═════ LISTED RECORDS

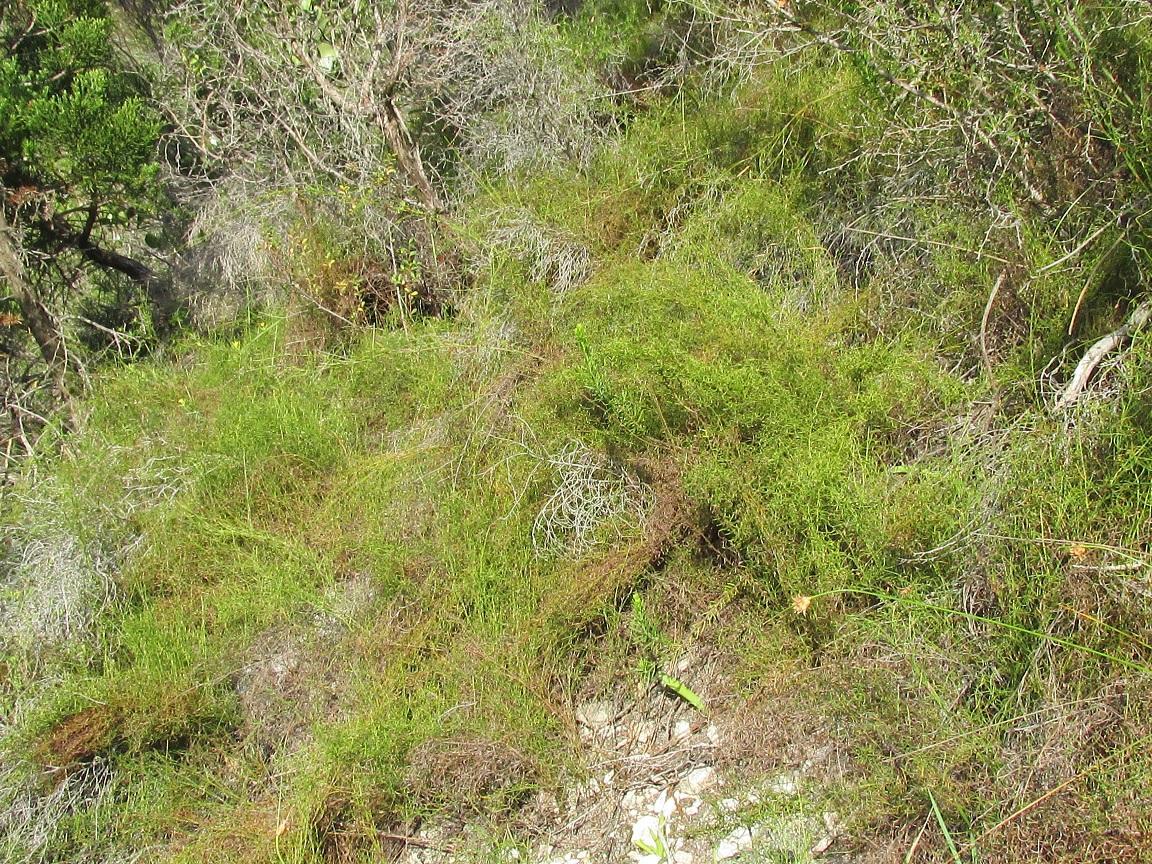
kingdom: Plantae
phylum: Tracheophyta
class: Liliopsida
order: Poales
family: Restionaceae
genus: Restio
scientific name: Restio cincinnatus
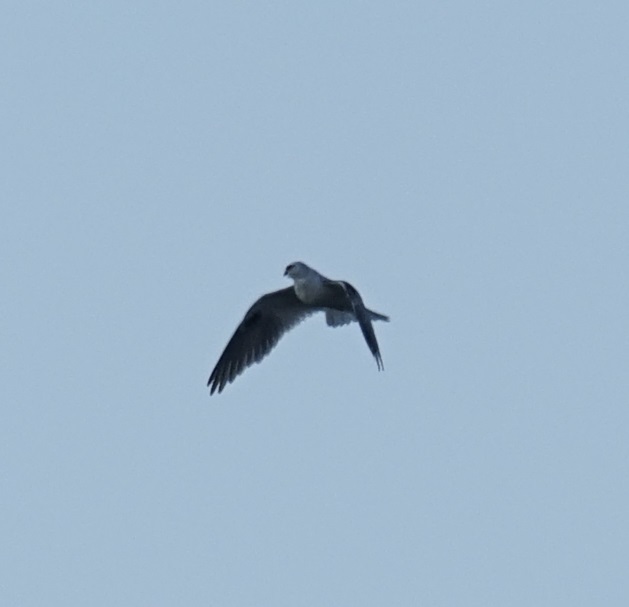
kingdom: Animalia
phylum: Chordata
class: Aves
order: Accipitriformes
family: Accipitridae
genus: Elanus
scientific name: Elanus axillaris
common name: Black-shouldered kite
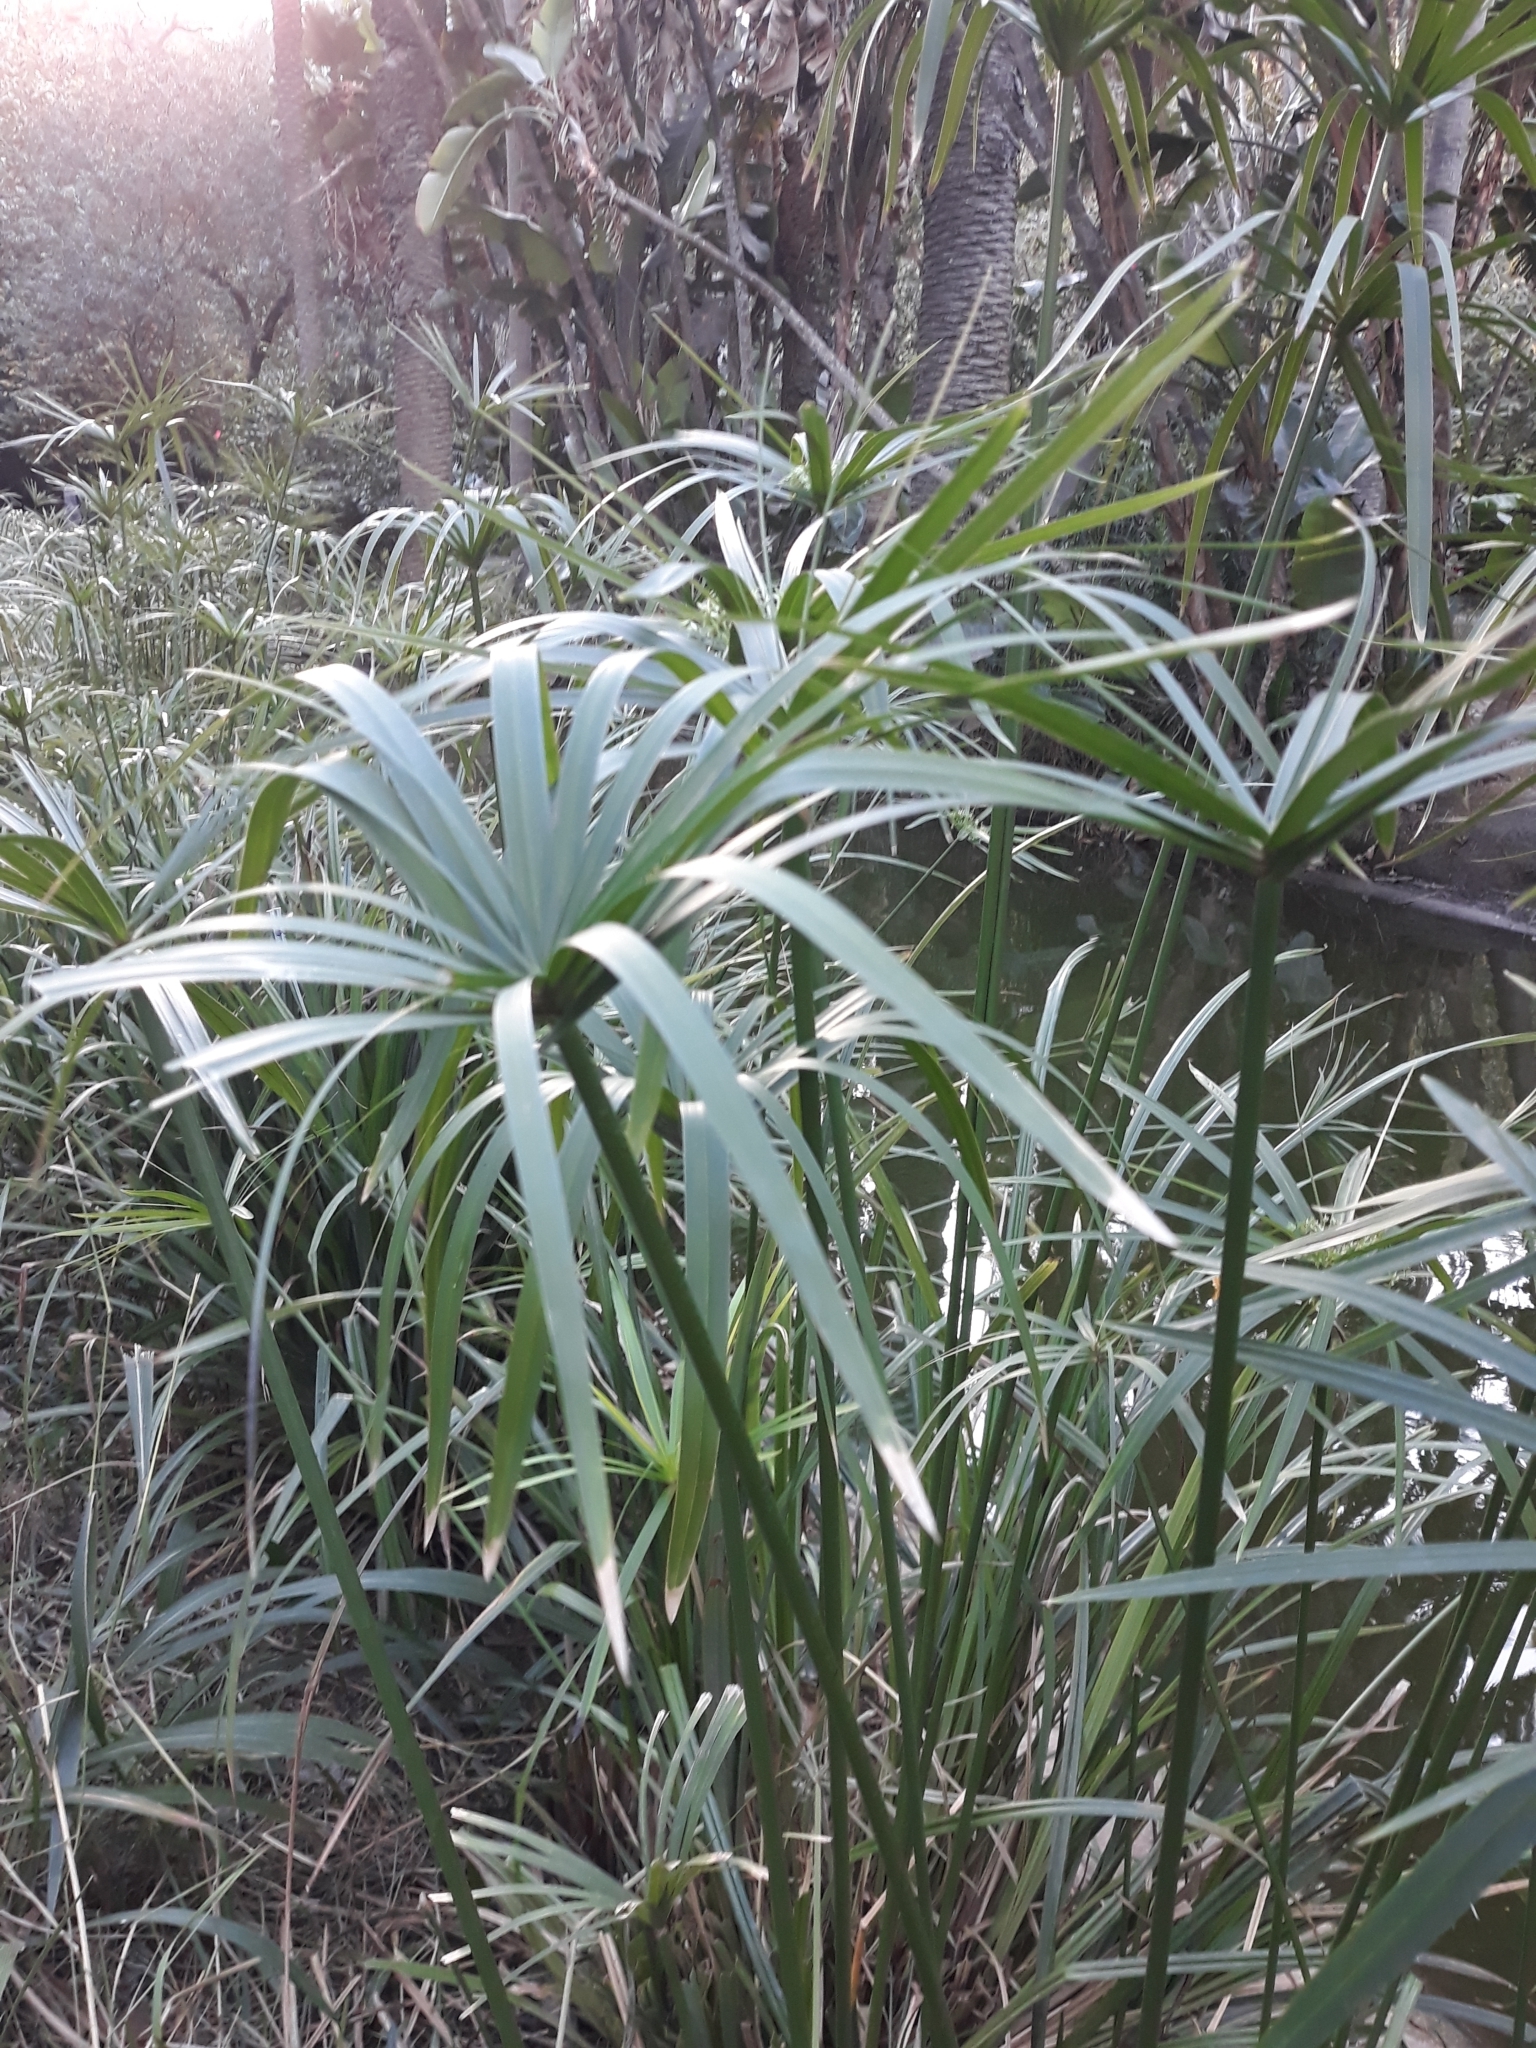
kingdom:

══════════
═════ LISTED RECORDS

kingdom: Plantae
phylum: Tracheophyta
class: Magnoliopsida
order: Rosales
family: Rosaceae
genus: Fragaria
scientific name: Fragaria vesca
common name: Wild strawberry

══════════

Find every line in the entries above that contains the word "scientific" and copy each one. Case counts.

scientific name: Restio cincinnatus
scientific name: Elanus axillaris
scientific name: Fragaria vesca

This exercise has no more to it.